A Christmas tree is a miscellany of childhoods, of geographic locations, of extended clan development and if seasonal whimsy. It is an archive of ornaments from school art projects and homespun crafts, some with fingerprints still intact, and glitter and hot glue dripping from popsicle sticks or paper strips on hand-glued ornaments. And it is a display of generations-worth of sacred objects and hand-me-downs. It is a re-enactment of rituals of retrieval, decoration, addition, and storage. It is vernacular Christmas ornaments and mementos of time and place. It is family archeology.
At my house, the tree goes up and out they come. The cookie-cutter ornaments made of salt dough and embedded sparkles, now decades into their eventual decay into crumbs. The half-life of salt dough may be eons. No one has ever seen the final decay. There are miniature Amish quilts, daughter Hilary’s second-grade Guatemalan “God’s Eyes.” daughter Ariel’s ceramic birds seem to be enduring quite well. There are school photos pasted on cardboard — son Spencer missing his front teeth; me, in high school, reclining on a motorcycle — assuming their place of honor on each new year’s tree. And lights, ring upon ring of lights. Sometimes, we’ve found, there’s even a stowaway from the forest where we harvested the tree: a bird’s nest secreted among the branches. Bonus ornament. The wild things participate in the miscellany. They all become heirlooms in the making.
Though some years angels and stars have adorned the treetop, this is the year of the mermaid, thanks to a creative friend who imagined repurposing plastic masks. Add sparkles and sequins and a little paint and voila. “Mermaids we have heard on high, Sweetly singing o’er the plains.” Who is to say a siren cannot top a Christmas tree, especially in our seacoast town?
T.S.Eliot would approve. “I have heard the mermaids singing, each to each,” he wrote, then lamented, “I do not think they’ll sing to me.” Their unheard melodies do lure the eye upward. They preside over the living room, as the incoming tide of presents washes around the base of the tree. Can the three wise lobstermen, traveling from down east, be far behind? Naturally, we have a lobster trap ornament. It’s an epiphany for sure: Merangels!
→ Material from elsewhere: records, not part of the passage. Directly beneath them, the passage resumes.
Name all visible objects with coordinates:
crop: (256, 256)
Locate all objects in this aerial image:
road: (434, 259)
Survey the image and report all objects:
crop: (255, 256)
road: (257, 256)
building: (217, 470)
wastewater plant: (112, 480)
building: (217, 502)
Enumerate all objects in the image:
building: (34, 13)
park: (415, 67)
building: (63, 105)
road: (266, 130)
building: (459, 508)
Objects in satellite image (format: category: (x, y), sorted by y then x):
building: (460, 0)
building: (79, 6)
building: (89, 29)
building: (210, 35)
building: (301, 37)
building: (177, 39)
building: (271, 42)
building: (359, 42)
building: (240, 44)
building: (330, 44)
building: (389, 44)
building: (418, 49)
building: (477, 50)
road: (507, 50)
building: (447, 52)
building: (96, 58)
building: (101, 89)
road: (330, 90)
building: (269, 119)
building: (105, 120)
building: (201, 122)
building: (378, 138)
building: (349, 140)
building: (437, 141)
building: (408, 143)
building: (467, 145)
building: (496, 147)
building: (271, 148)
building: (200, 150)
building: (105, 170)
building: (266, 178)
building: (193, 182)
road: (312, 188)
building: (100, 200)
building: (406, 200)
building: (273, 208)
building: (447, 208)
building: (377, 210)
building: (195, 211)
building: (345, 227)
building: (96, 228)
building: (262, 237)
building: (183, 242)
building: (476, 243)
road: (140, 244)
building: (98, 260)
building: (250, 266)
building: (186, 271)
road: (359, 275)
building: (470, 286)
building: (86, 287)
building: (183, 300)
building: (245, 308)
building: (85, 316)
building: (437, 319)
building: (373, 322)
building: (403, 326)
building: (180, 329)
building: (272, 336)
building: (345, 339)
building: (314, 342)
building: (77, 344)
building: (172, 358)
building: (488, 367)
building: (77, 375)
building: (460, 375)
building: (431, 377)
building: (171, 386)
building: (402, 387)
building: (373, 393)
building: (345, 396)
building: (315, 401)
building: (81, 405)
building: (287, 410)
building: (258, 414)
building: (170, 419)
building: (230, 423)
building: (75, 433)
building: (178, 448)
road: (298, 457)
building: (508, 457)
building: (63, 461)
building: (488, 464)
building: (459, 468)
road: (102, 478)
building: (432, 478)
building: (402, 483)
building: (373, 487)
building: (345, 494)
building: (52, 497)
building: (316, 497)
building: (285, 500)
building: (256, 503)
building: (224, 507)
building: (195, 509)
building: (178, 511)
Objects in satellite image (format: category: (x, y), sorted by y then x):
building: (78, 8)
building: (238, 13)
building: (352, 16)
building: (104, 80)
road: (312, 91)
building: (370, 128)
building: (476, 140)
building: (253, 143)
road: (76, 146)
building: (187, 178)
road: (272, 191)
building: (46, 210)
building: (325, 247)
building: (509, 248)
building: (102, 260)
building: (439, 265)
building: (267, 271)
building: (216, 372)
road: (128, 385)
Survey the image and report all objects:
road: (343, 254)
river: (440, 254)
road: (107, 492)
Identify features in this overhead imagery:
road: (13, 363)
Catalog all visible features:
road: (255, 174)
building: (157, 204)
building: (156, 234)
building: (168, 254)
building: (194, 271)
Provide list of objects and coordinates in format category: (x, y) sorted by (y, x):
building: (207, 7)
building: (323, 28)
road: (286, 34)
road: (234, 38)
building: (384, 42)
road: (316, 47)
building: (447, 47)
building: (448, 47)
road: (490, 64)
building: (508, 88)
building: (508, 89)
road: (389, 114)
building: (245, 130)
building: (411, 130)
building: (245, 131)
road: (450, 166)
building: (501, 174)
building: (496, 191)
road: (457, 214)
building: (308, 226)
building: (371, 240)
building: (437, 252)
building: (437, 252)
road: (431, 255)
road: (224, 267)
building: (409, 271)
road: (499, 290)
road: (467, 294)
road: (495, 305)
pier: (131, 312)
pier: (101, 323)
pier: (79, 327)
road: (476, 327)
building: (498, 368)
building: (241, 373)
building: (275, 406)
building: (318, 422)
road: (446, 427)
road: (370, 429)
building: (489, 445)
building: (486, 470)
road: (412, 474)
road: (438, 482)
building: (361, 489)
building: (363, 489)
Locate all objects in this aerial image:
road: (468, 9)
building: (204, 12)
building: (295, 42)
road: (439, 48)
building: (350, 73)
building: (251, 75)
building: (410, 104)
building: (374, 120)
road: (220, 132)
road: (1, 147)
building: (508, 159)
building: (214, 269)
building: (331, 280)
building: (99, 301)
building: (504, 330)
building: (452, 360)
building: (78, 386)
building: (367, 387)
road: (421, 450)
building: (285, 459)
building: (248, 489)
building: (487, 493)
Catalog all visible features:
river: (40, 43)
Each year we cut a section from the tree base before securing it in the stand. We count the rings and inscribe a note as to who fetched it from the woods. Last year’s tree “cookie” had 11 rings and we imagined where we were when it began its journey towards the place of honor in our house and hearts this year. Annual rings, a chain of ornaments hanging off from tree to tree, Christmas to Christmas, child to teenager to adult, like the annual rings of family itself.
Here is the inscription on the tree cookie from 2004: “Hilary, Ariel, and Dad cut this down. December 14, 2004.” It dangles now from an upper branch on Tree 2018, and we can think about what it was doing 14 years ago. And next year, this year’s “cookie” of annual rings will be hanging up there beside it, as the tradition continues.
Todd R. Nelson is a writer in Penobscot. His daughter Ariel Nelson is an MFA candidate in Aberdeen, Scotland.